46      Cependant, il convient de relever que la possibilité d’exciper de l’existence de règles de police en vertu de l’article 7, paragraphe 2, de la convention de Rome n’affecte pas l’obligation des États membres de veiller à la conformité de ces règles avec le droit de l’Union. En effet, selon la jurisprudence de la Cour, l’appartenance de règles nationales à la catégorie des lois de police et de sûreté ne les soustrait pas au respect des dispositions du traité, sous peine de méconnaître la primauté et l’application uniforme du droit de l’Union. Les motifs à la base de telles législations nationales ne peuvent être pris en considération par le droit de l’Union qu’au titre des exceptions aux libertés expressément prévues par le traité et, le cas échéant, au titre des raisons impérieuses d’intérêt général (arrêt du 23 novembre 1999, Arblade e.a., C‑369/96 et C‑376/96, Rec. p. I‑8453, point 31).

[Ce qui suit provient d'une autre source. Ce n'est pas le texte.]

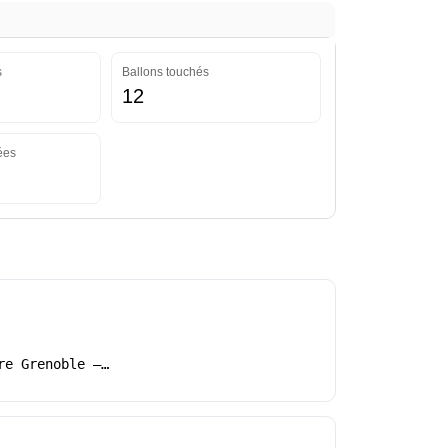
s
Ballons touchés
12
ées
re Grenoble –…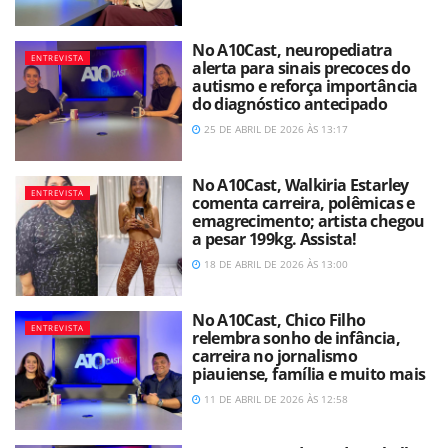
No A10Cast, neuropediatra
ENTREVISTA
alerta para sinais precoces do
autismo e reforça importância
do diagnóstico antecipado
25 DE ABRIL DE 2026 ÀS 13:17
No A10Cast, Walkiria Estarley
ENTREVISTA
comenta carreira, polêmicas e
emagrecimento; artista chegou
a pesar 199kg. Assista!
18 DE ABRIL DE 2026 ÀS 13:00
No A10Cast, Chico Filho
ENTREVISTA
relembra sonho de infância,
carreira no jornalismo
piauiense, família e muito mais
11 DE ABRIL DE 2026 ÀS 12:58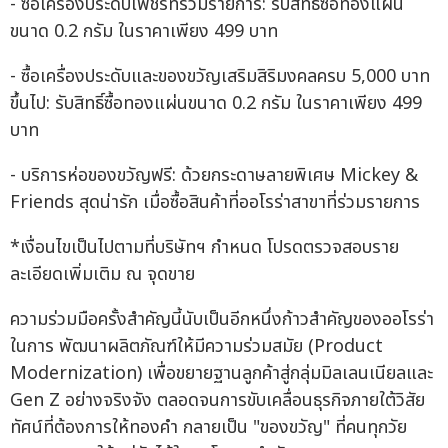
- ซื้อเครื่องประดับเพชรที่ร่วมรายการ: รับสิทธิ์ซื้อทองแผ่น
ขนาด 0.2 กรัม ในราคาเพียง 499 บาท
- ซื้อเครื่องประดับและของขวัญเสริมสิริมงคลครบ 5,000 บาท
ขึ้นไป: รับสิทธิ์ซื้อทองแผ่นขนาด 0.2 กรัม ในราคาเพียง 499
บาท
- บริการห่อของขวัญฟรี: ด้วยกระดาษลายพิเศษ Mickey &
Friends สุดน่ารัก เมื่อซื้อสินค้าที่ออโรร่าสาขาที่ร่วมรายการ
*เงื่อนไขเป็นไปตามที่บริษัทฯ กำหนด โปรดตรวจสอบราย
ละเอียดเพิ่มเติม ณ จุดขาย
ความร่วมมือครั้งสำคัญนี้นับเป็นอีกหนึ่งก้าวสำคัญของออโรร่า
ในการ พัฒนาผลิตภัณฑ์ให้มีความร่วมสมัย (Product
Modernization) เพื่อขยายฐานลูกค้าสู่กลุ่มมิลเลนเนียลและ
Gen Z อย่างจริงจัง ตลอดจนการขับเคลื่อนธุรกิจภายใต้วิสัย
ทัศน์ที่ต้องการให้ทองคำ กลายเป็น "ของขวัญ" ที่คนทุกวัย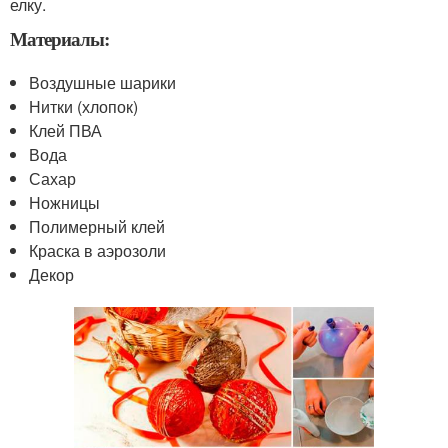
елку.
Материалы:
Воздушные шарики
Нитки (хлопок)
Клей ПВА
Вода
Сахар
Ножницы
Полимерный клей
Краска в аэрозоли
Декор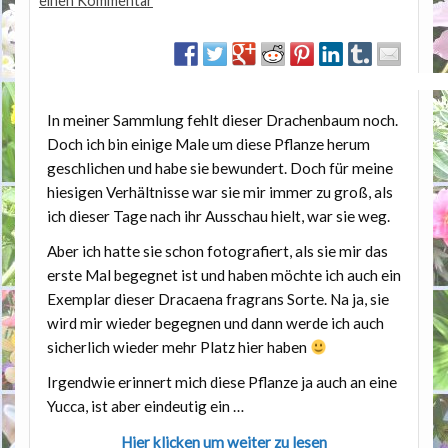
einen Kommentar
In meiner Sammlung fehlt dieser Drachenbaum noch.
Doch ich bin einige Male um diese Pflanze herum
geschlichen und habe sie bewundert. Doch für meine
hiesigen Verhältnisse war sie mir immer zu groß, als
ich dieser Tage nach ihr Ausschau hielt, war sie weg.
Aber ich hatte sie schon fotografiert, als sie mir das
erste Mal begegnet ist und haben möchte ich auch ein
Exemplar dieser Dracaena fragrans Sorte. Na ja, sie
wird mir wieder begegnen und dann werde ich auch
sicherlich wieder mehr Platz hier haben
Irgendwie erinnert mich diese Pflanze ja auch an eine
Yucca, ist aber eindeutig ein …
Hier klicken um weiter zu lesen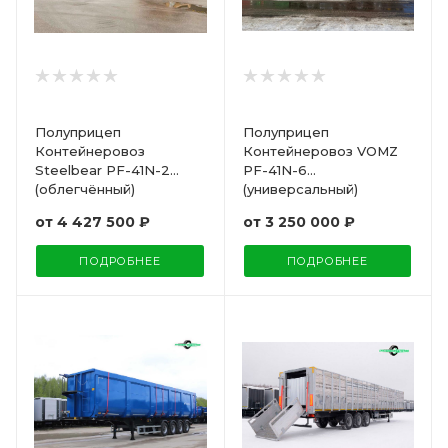
Полуприцеп
Полуприцеп
Контейнеровоз
Контейнеровоз VOMZ
Steelbear PF-41N-2
PF-41N-6
(облегчённый)
(универсальный)
от
4 427 500 ₽
от
3 250 000 ₽
ПОДРОБНЕЕ
ПОДРОБНЕЕ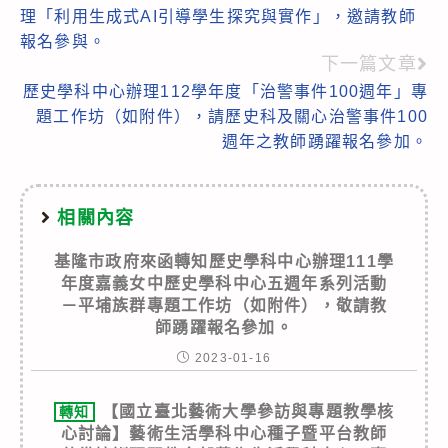
more
理「利用生成式AI引導學生探究與實作」，邀請教師
articles
報名參與。
下一篇文章
歷史學科中心辦理112學年度「治警事件100週年」專
題工作坊（如附件），請歷史科及關心治警事件100
週年之教師踴躍報名參加。
相關內容
基隆市政府來函轉知歷史學科中心辦理111學
年度嘉義女中歷史學科中心五週年系列活動
－平埔族群專題工作坊（如附件），敬請教
師踴躍報名參加。
2023-01-16
【國立臺北藝術大學參訪與專題教學核
轉知
心討論】藝術生活學科中心種子暨平台教師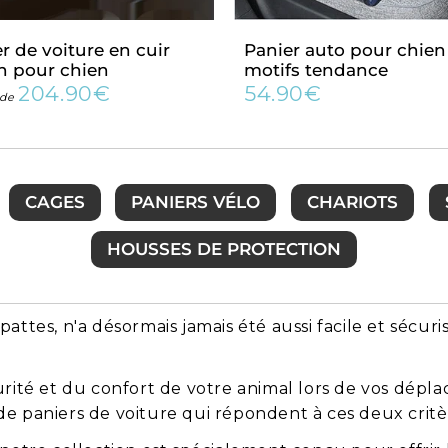
r de voiture en cuir
Panier auto pour chien
n pour chien
motifs tendance
204.90€
54.90€
Prix
204.90€
Prix
54.90€
r de
régulier
régulier
CAGES
PANIERS VÉLO
CHARIOTS
HOUSSES DE PROTECTION
tes, n'a désormais jamais été aussi facile et sécuris
ité et du confort de votre animal lors de vos dépla
paniers de voiture qui répondent à ces deux critèr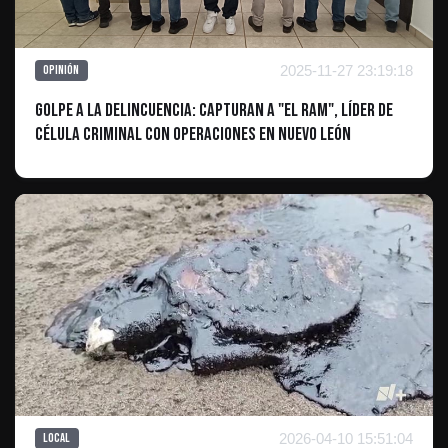
2025-11-27 23:19:18
Opinión
Golpe a la Delincuencia: Capturan a "El Ram", Líder de
Célula Criminal con Operaciones en Nuevo León
2026-04-10 15:51:04
Local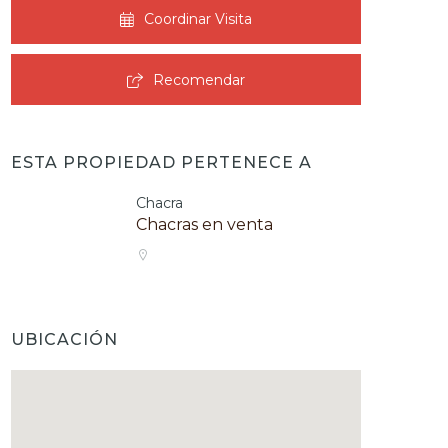
Coordinar Visita
Recomendar
ESTA PROPIEDAD PERTENECE A
Chacra
Chacras en venta
UBICACIÓN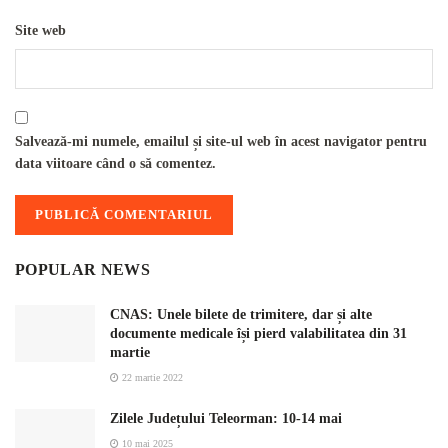
Site web
Salvează-mi numele, emailul și site-ul web în acest navigator pentru
data viitoare când o să comentez.
POPULAR NEWS
CNAS: Unele bilete de trimitere, dar și alte
documente medicale își pierd valabilitatea din 31
martie
22 martie 2022
Zilele Județului Teleorman: 10-14 mai
10 mai 2025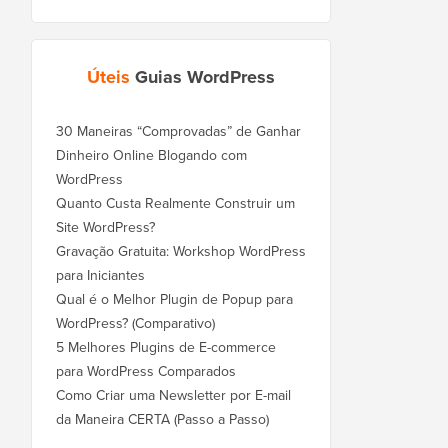
Úteis
Guias WordPress
30 Maneiras “Comprovadas” de Ganhar
Dinheiro Online Blogando com
WordPress
Quanto Custa Realmente Construir um
Site WordPress?
Gravação Gratuita: Workshop WordPress
para Iniciantes
Qual é o Melhor Plugin de Popup para
WordPress? (Comparativo)
5 Melhores Plugins de E-commerce
para WordPress Comparados
Como Criar uma Newsletter por E-mail
da Maneira CERTA (Passo a Passo)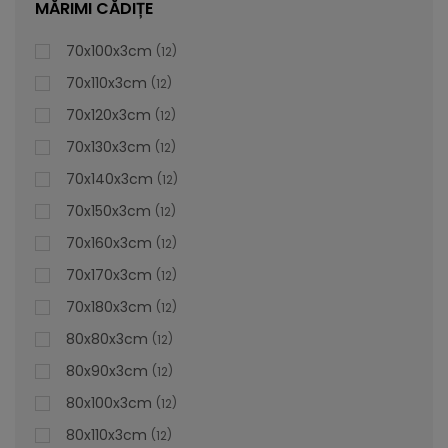
MĂRIMI CĂDIȚE
70x100x3cm
12
70x110x3cm
12
70x120x3cm
12
70x130x3cm
12
70x140x3cm
12
70x150x3cm
12
70x160x3cm
12
70x170x3cm
12
70x180x3cm
12
80x80x3cm
12
80x90x3cm
12
80x100x3cm
12
Cădiță De Duș Dalia, Crem, Cu Sifon Inclus
80x110x3cm
12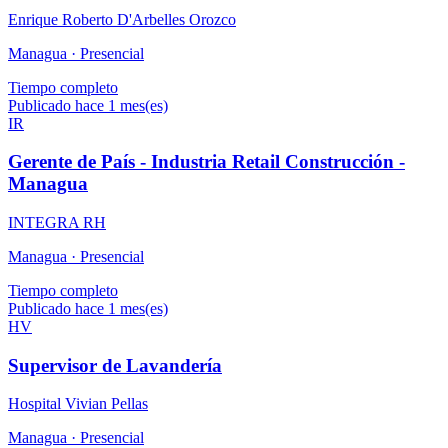
Enrique Roberto D'Arbelles Orozco
Managua ·
Presencial
Tiempo completo
Publicado hace 1 mes(es)
IR
Gerente de País - Industria Retail Construcción -
Managua
INTEGRA RH
Managua ·
Presencial
Tiempo completo
Publicado hace 1 mes(es)
HV
Supervisor de Lavandería
Hospital Vivian Pellas
Managua ·
Presencial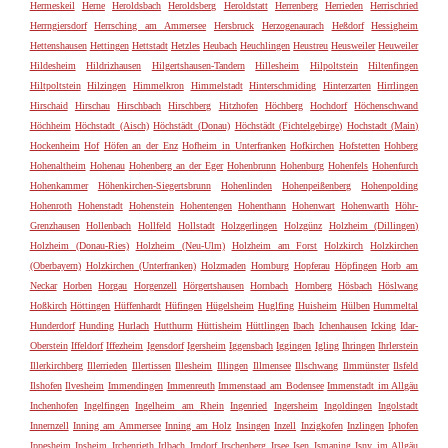
Hermeskeil
Herne
Heroldsbach
Heroldsberg
Heroldstatt
Herrenberg
Herrieden
Herrischried
Herrngiersdorf
Herrsching am Ammersee
Hersbruck
Herzogenaurach
Heßdorf
Hessigheim
Hettenshausen
Hettingen
Hettstadt
Hetzles
Heubach
Heuchlingen
Heustreu
Heusweiler
Heuweiler
Hildesheim
Hildrizhausen
Hilgertshausen-Tandern
Hillesheim
Hilpoltstein
Hiltenfingen
Hiltpoltstein
Hilzingen
Himmelkron
Himmelstadt
Hinterschmiding
Hinterzarten
Hirrlingen
Hirschaid
Hirschau
Hirschbach
Hirschberg
Hitzhofen
Höchberg
Hochdorf
Höchenschwand
Höchheim
Höchstadt (Aisch)
Höchstädt (Donau)
Höchstädt (Fichtelgebirge)
Hochstadt (Main)
Hockenheim
Hof
Höfen an der Enz
Hofheim in Unterfranken
Hofkirchen
Hofstetten
Hohberg
Hohenaltheim
Hohenau
Hohenberg an der Eger
Hohenbrunn
Hohenburg
Hohenfels
Hohenfurch
Hohenkammer
Höhenkirchen-Siegertsbrunn
Hohenlinden
Hohenpeißenberg
Hohenpolding
Hohenroth
Hohenstadt
Hohenstein
Hohentengen
Hohenthann
Hohenwart
Hohenwarth
Höhr-
Grenzhausen
Hollenbach
Hollfeld
Hollstadt
Holzgerlingen
Holzgünz
Holzheim (Dillingen)
Holzheim (Donau-Ries)
Holzheim (Neu-Ulm)
Holzheim am Forst
Holzkirch
Holzkirchen
(Oberbayern)
Holzkirchen (Unterfranken)
Holzmaden
Homburg
Hopferau
Höpfingen
Horb am
Neckar
Horben
Horgau
Horgenzell
Hörgertshausen
Hornbach
Hornberg
Hösbach
Höslwang
Hoßkirch
Höttingen
Hüffenhardt
Hüfingen
Hügelsheim
Huglfing
Huisheim
Hülben
Hummeltal
Hunderdorf
Hunding
Hurlach
Hutthurm
Hüttisheim
Hüttlingen
Ibach
Ichenhausen
Icking
Idar-
Oberstein
Iffeldorf
Iffezheim
Igensdorf
Igersheim
Iggensbach
Iggingen
Igling
Ihringen
Ihrlerstein
Illerkirchberg
Illerrieden
Illertissen
Illesheim
Illingen
Illmensee
Illschwang
Ilmmünster
Ilsfeld
Ilshofen
Ilvesheim
Immendingen
Immenreuth
Immenstaad am Bodensee
Immenstadt im Allgäu
Inchenhofen
Ingelfingen
Ingelheim am Rhein
Ingenried
Ingersheim
Ingoldingen
Ingolstadt
Innernzell
Inning am Ammersee
Inning am Holz
Insingen
Inzell
Inzigkofen
Inzlingen
Iphofen
Ippesheim
Ipsheim
Irchenrieth
Irlbach
Irndorf
Irschenberg
Irsee
Isen
Ismaning
Isny im Allgäu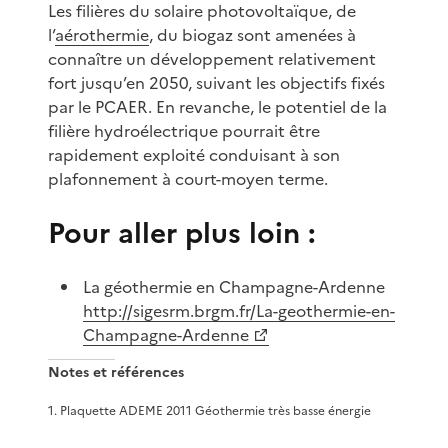
Les filières du solaire photovoltaïque, de
l’
aérothermie
, du biogaz sont amenées à
connaître un développement relativement
fort jusqu’en 2050, suivant les objectifs fixés
par le PCAER. En revanche, le potentiel de la
filière hydroélectrique pourrait être
rapidement exploité conduisant à son
plafonnement à court-moyen terme.
Pour aller plus loin :
La géothermie en Champagne-Ardenne
http://sigesrm.brgm.fr/La-geothermie-en-
Champagne-Ardenne
Notes et références
1
.
Plaquette ADEME 2011 Géothermie très basse énergie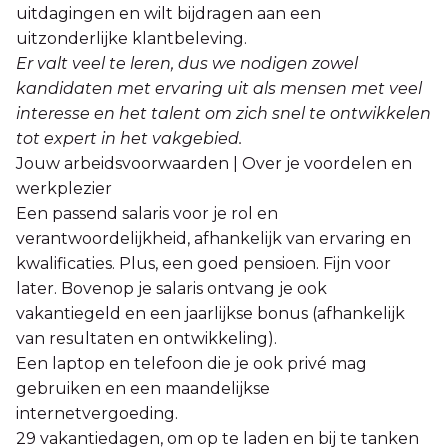
uitdagingen en wilt bijdragen aan een
uitzonderlijke klantbeleving.
Er valt veel te leren, dus we nodigen zowel
kandidaten met ervaring uit als mensen met veel
interesse en het talent om zich snel te ontwikkelen
tot expert in het vakgebied.
Jouw arbeidsvoorwaarden | Over je voordelen en
werkplezier
Een passend salaris voor je rol en
verantwoordelijkheid, afhankelijk van ervaring en
kwalificaties. Plus, een goed pensioen. Fijn voor
later. Bovenop je salaris ontvang je ook
vakantiegeld en een jaarlijkse bonus (afhankelijk
van resultaten en ontwikkeling).
Een laptop en telefoon die je ook privé mag
gebruiken en een maandelijkse
internetvergoeding.
29 vakantiedagen, om op te laden en bij te tanken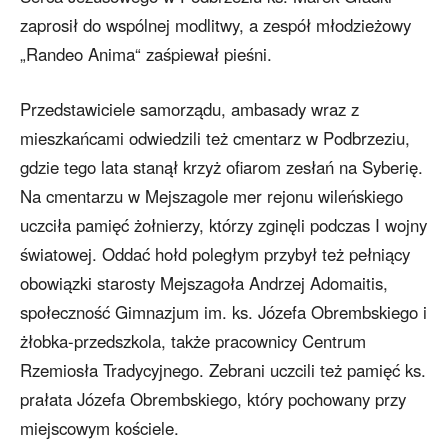
zaprosił do wspólnej modlitwy, a zespół młodzieżowy
„Randeo Anima“ zaśpiewał pieśni.
Przedstawiciele samorządu, ambasady wraz z
mieszkańcami odwiedzili też cmentarz w Podbrzeziu,
gdzie tego lata stanął krzyż ofiarom zesłań na Syberię.
Na cmentarzu w Mejszagole mer rejonu wileńskiego
uczciła pamięć żołnierzy, którzy zginęli podczas I wojny
światowej. Oddać hołd poległym przybył też pełniący
obowiązki starosty Mejszagoła Andrzej Adomaitis,
społeczność Gimnazjum im. ks. Józefa Obrembskiego i
żłobka-przedszkola, także pracownicy Centrum
Rzemiosła Tradycyjnego. Zebrani uczcili też pamięć ks.
prałata Józefa Obrembskiego, który pochowany przy
miejscowym kościele.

47      Il y a lieu de rappeler, à cet égard, que la qualification de dispositions nationales de lois de police et de sûreté par un État membre vise les dispositions dont l’observation a été jugée cruciale pour la sauvegarde de l’organisation politique, sociale ou économique de l’État membre concerné, au point d’en imposer le respect à toute personne se trouvant sur le territoire national dudit État membre ou à tout rapport juridique localisé dans celui-ci (arrêts Arblade e.a., précité, point 30, ainsi que du 19 juin 2008, Commission/Luxembourg, C‑319/06, Rec. p. I‑4323, point 29).

48      Cette interprétation est également conforme au libellé de l’article 9, paragraphe 1, du règlement Rome I, qui n’est toutefois pas applicable ratione temporis au litige au principal. En effet, selon cet article, une loi de police est une disposition impérative dont le respect est jugé crucial par un pays pour la sauvegarde de ses intérêts publics, tels que son organisation politique, sociale ou économique, au point d’en exiger l’application à toute situation entrant dans son champ d’application, quelle que soit par ailleurs la loi applicable au contrat d’après ce règlement.

49      Ainsi, pour donner plein effet au principe d’autonomie de la volonté des parties au contrat, pierre angulaire de la convention de Rome, reprise dans le règlement Rome I, il y a lieu de faire en sorte que le choix librement opéré par ces parties quant à la loi applicable dans le cadre de leur relation contractuelle soit respecté, conformément à l’article 3, paragraphe 1, de la convention de Rome, de sorte que l’exception relative à l’existence d’une «loi de police», au sens de la législation de l’État membre concerné, telle que visée à l’article 7, paragraphe 2, de cette convention, doit être interprétée de manière stricte.

50      Il revient ainsi au juge national, dans le cadre de son appréciation quant au caractère de «loi de police» de la loi nationale qu’il entend substituer à celle expressément choisie par les parties au contrat, de tenir compte non seulement des termes précis de cette loi, mais aussi de l’économie générale et de l’ensemble des circonstances dans lesquelles ladite loi a été adoptée pour pouvoir en déduire qu’elle revêt un caractère impératif, dans la mesure où il apparaît que le législateur national a adopté celle-ci en vue de protéger un intérêt jugé essentiel par l’État membre concerné. Ainsi que l’a souligné la Commission, un tel cas pourrait être celui où la transposition dans l’État du for offre, par une extension du champ d’application d’une directive ou par le choix d’une utilisation plus étendue de la marge d’appréciation laissée par celle-ci, une protection plus grande des agents commerciaux en vertu de l’intérêt particulier que l’État membre accorde à cette catégorie de ressortissants.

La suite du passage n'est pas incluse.